In an effort to totally not do what I should be doing (reading, writing), I’ve been playing with this interactive Mapping the World’s Friendships map from Facebook Stories. The map shows Facebook relationships between people based on their listed country, highlighting the top country-wide connections. Clicking on various countries, there are some downright unexpected connections. From the article that follows the map:

[A]s we did a little research, some unusual connections become surprisingly clear. We learned that immigration between Japan and Brazil dates back to the 1970s, that Poles are the largest immigrant group in Iceland, and that more people commute across the border each day to work in Liechtenstein than Liechtensteiner locals going to work in their own country.

Immigration is one of the strongest links that seems to bind these Facebook neighbors, as thousands of people pour over borders or over seas, seeking jobs or fleeing violence, and making new connections and maintaining old friendships along the way. Economic links, through trade or investment, also seem to be strong predictors of country connectedness. And finally, one of the most overwhelming trends we found as we explored this graphic is the strong tie that remains between nations and their former colonizers, whose continued linguistic, cultural, and economic ties still echo today.
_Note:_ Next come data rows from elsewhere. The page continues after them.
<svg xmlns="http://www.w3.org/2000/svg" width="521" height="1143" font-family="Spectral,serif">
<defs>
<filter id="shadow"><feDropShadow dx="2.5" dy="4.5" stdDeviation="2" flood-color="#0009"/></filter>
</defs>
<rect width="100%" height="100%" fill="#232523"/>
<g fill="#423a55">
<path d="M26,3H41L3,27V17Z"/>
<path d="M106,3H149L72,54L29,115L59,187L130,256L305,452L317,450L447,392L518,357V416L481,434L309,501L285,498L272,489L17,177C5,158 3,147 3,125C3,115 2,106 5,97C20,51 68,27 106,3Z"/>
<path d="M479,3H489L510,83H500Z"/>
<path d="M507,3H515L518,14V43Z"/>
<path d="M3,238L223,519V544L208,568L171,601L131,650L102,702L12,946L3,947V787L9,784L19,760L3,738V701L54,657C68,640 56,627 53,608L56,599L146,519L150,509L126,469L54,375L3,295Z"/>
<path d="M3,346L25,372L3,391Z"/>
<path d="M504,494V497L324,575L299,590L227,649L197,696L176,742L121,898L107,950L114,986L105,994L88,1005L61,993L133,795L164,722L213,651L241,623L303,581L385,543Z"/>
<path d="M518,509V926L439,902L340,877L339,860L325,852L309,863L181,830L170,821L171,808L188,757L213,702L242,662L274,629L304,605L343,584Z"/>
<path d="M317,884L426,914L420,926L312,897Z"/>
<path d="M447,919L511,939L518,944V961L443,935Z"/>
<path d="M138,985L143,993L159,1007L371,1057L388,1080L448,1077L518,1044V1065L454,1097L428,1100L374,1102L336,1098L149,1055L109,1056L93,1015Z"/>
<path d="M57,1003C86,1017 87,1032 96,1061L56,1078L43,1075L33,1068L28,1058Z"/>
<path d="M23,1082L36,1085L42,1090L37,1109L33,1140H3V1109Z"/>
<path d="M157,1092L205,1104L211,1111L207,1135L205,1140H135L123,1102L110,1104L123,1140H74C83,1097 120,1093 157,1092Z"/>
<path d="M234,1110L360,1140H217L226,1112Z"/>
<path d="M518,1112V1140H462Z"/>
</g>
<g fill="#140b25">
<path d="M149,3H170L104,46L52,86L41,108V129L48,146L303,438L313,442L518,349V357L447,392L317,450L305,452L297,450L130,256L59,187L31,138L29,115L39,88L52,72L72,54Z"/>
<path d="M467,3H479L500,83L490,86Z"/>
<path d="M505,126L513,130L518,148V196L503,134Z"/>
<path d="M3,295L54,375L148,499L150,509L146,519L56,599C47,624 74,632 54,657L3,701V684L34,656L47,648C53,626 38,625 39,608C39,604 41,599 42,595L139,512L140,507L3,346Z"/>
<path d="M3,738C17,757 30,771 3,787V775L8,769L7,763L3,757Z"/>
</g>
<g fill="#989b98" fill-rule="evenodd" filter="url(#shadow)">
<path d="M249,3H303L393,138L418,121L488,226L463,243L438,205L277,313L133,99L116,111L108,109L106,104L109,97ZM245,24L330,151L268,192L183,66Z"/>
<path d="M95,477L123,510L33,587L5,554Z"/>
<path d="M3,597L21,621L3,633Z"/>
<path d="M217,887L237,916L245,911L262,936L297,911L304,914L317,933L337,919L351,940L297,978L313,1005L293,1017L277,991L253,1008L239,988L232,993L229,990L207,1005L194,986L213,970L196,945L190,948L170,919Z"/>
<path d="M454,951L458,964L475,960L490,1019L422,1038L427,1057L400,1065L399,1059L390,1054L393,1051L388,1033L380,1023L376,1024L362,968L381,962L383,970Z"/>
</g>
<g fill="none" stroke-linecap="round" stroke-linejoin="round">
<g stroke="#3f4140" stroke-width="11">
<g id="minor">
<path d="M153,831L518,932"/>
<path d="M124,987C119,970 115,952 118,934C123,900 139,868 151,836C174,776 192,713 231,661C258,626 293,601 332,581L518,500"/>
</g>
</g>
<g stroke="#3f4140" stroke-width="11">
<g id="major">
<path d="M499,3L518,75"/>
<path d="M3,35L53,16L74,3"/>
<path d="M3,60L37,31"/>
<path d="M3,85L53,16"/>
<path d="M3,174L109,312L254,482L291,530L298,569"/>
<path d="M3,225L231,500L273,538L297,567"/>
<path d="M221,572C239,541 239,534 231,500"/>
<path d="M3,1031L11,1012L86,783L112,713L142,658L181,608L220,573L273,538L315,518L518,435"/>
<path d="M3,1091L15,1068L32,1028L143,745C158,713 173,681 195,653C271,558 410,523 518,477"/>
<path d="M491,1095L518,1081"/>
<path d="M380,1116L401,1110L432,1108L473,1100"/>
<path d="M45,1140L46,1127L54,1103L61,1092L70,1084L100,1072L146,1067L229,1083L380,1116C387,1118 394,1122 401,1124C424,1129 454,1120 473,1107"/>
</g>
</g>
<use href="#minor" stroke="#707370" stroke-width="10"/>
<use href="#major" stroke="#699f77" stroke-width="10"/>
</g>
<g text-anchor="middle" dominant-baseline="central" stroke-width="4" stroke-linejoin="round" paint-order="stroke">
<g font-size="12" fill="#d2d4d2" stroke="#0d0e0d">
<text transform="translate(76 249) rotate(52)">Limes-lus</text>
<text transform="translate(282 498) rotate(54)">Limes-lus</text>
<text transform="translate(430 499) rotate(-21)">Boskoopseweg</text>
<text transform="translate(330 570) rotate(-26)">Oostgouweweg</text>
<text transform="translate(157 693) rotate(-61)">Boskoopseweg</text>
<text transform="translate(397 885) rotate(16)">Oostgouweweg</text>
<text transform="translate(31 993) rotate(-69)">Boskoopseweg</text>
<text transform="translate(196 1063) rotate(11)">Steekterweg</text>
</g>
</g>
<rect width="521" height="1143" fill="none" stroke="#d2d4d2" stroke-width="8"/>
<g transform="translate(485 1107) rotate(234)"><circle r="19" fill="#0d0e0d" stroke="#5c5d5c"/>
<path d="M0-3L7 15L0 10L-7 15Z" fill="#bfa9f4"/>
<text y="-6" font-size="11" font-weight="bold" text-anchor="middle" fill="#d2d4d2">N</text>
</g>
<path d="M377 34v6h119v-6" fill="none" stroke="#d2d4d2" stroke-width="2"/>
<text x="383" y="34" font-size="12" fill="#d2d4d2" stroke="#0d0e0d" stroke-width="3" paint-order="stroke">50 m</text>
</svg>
It’s worth clicking around and looking for the weird relationships, like the fact that Zambia’s top five connections are all its neighbors, but the Democratic Republic of the Congo’s top five are neighbors like Uganda and Zambia, Anglophone West Africans Ghana and Nigeria, and…. Ecuador. Relatedly, the DRC is the second on the list of connections if you click on Brazil. Meanwhile, Central African Republic’s top five include only one African country (neighboring DRC) and then a bunch of Asian countries.

Anyways, you should go play with the map. It raises a lot of questions, and only some answers are easy to come by.

Africa’s Countries

Over at Africa is a Country (very appropriate, I know), Laura J. Mitchell linked to an interactive study map of Africa that she created, saying that:

As Africanists, our stock-in-trade includes pushing back. As teachers, scholars, and commentators we poke and prod at constructed geographies, charting unities across previously demarcated sub-regions and identifying particularities in eco-zones or communities that are conventionally grouped with larger nations. In a post-modern landscape, geography is admittedly malleable. But that does not make it optional. I may be hopelessly old-school to say so: but to make sense of a place, you still have to find it on a map.”

The map, which can be found here, is a pretty straight-forward geography study tool. You can hover over each country in study mode to learn which is which, and you can test yourself by dragging country names over the geographic location.

Whether you’re a student trying to learn about Africa’s many states or just a curious geography nerd, it’s worth a look.

(Shameful admission: I still mix up the western coast of West Africa.)